**Written task:** Return, word for word, the passage of the article on stress and emotion in combat starting with "The last two" and going on through "stage is informational.".

**Excerpt to read:**
--
Strengthening the Weak Link in Combat

There is an article in The Age concerning a UN meeting on killer robots. One of the arguments in favour of using killer robots in combat was:

"LARs will not be susceptible to some of the human shortcomings that may undermine the protection of life," his report said. "Typically they would not act out of revenge, panic, anger, spite, prejudice or fear."

In a book that deals with soldier stress and soldier performance, Krueger explains that people on the battlefield haven't changed but the military tactics and technology of waging war have. Consequently, he suggests that the human combatant has been called the 'limiting element' in military systems and are often labelled as the 'weak link' in the harsh environments of battlefields.

Siddle makes a similar comment when suggesting our evolved stress response interfere with modern survival skills such as close quarter combatives, firearms and evasive driving.

When stress inoculation training is discussed in terms of preparing a person for operational experience by the military or law enforcement, training and stress training are often distinguished. To put it simply, training is learning to fire a gun, stress training is learning to fire a gun when someone is firing at you.

Grossman explains how the fire rate at the enemy increased from 20% during WWII, to 55% in Korea, and 95% in Vietnam. What changed? Stress training, albeit not under that name.

I don't like the word 'stress.' The father of stress research, Hans Selye, said that everybody knows what stress is, but nobody really knows. Emotion and stress guru, Richard Lazarus, argues that stress should be considered a subset of emotion. Why? Because the ambiguous and limited concept of stress is actually referring to the emotion of fear-anxiety. If 'stress' has detrimental effects on fighting performance, why not study what the real issue is, emotion.

Many women self defence courses tackle this issue head on - turn fear into anger. Anger reduces inhibitions to aggress, has an action tendency of fight, mobilises the body to fight, and avoids flight, tonic immobility and fainting which are only associated with fear.

Stress inoculation training and stress exposure training for law enforcement and the military would be better served if they focused on emotion. The martial arts is often criticised for not teaching self defence. One of the biggest failings is in not addressing the emotion issue. They are the training methods of WWII when self defence requires the training methods of the Vietnam War.

The last two chapters in my book are unique in integrating the theories of stress, emotion and fight-or-flight to develop a survival process model. This is our evolved mechanism that was selected for in nature because it provided a survival advantage on an individual. All of the methods developed by all activities associated with preparing a person to survive a violent encounter are actually interventions in this survival process.

A better understanding of the survival process provides a better understanding of violence generally, whether it be offensive or defensive violence. It has the potential of producing better fighters or those who want to defend themselves simply by an academic understanding of the survival process. This has been demonstrated with respect to stress training whose first stage is informational.
--
**Data provided:**
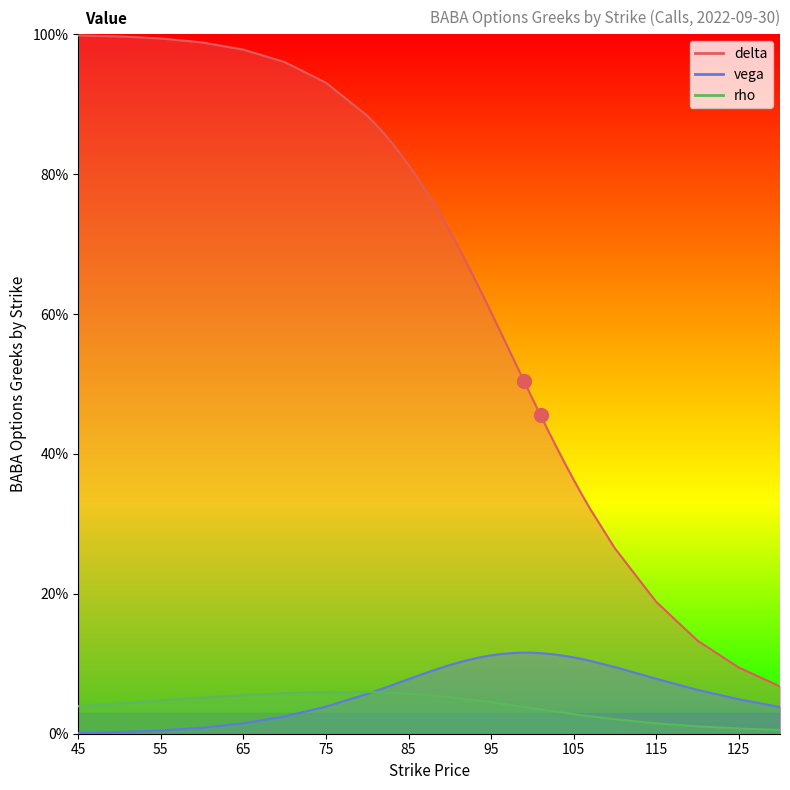

True or false: vega has a value of 0.1 at 106.

False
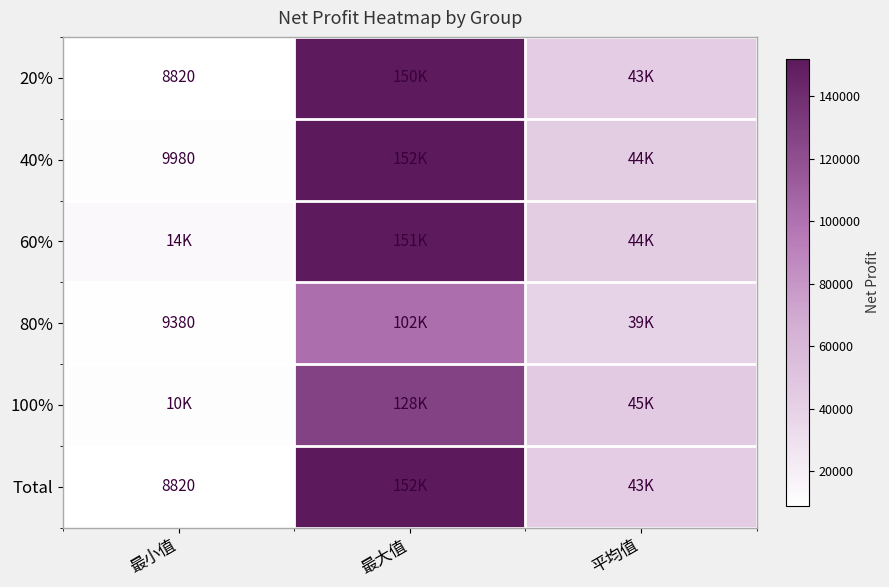

Between 平均值 and 最大值, which is larger?

最大值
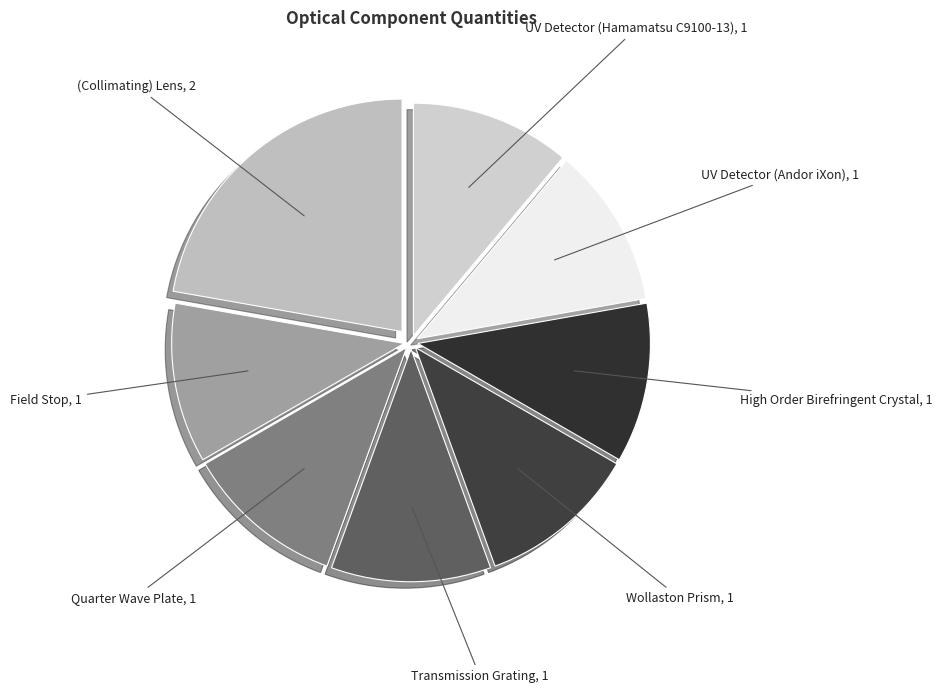

Is it true that Wollaston Prism is 26% of the pie?

False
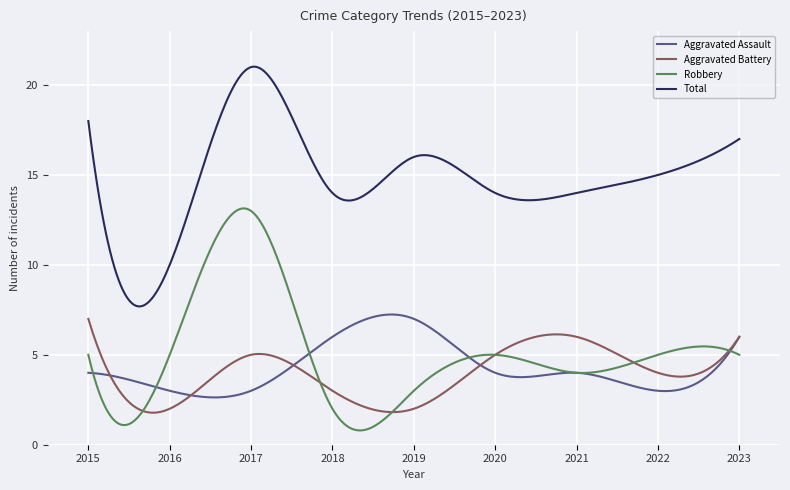

What is the minimum value for Aggravated Assault?

2.6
--
**Expected answer:**
The last two chapters in my book are unique in integrating the theories of stress, emotion and fight-or-flight to develop a survival process model. This is our evolved mechanism that was selected for in nature because it provided a survival advantage on an individual. All of the methods developed by all activities associated with preparing a person to survive a violent encounter are actually interventions in this survival process.

A better understanding of the survival process provides a better understanding of violence generally, whether it be offensive or defensive violence. It has the potential of producing better fighters or those who want to defend themselves simply by an academic understanding of the survival process. This has been demonstrated with respect to stress training whose first stage is informational.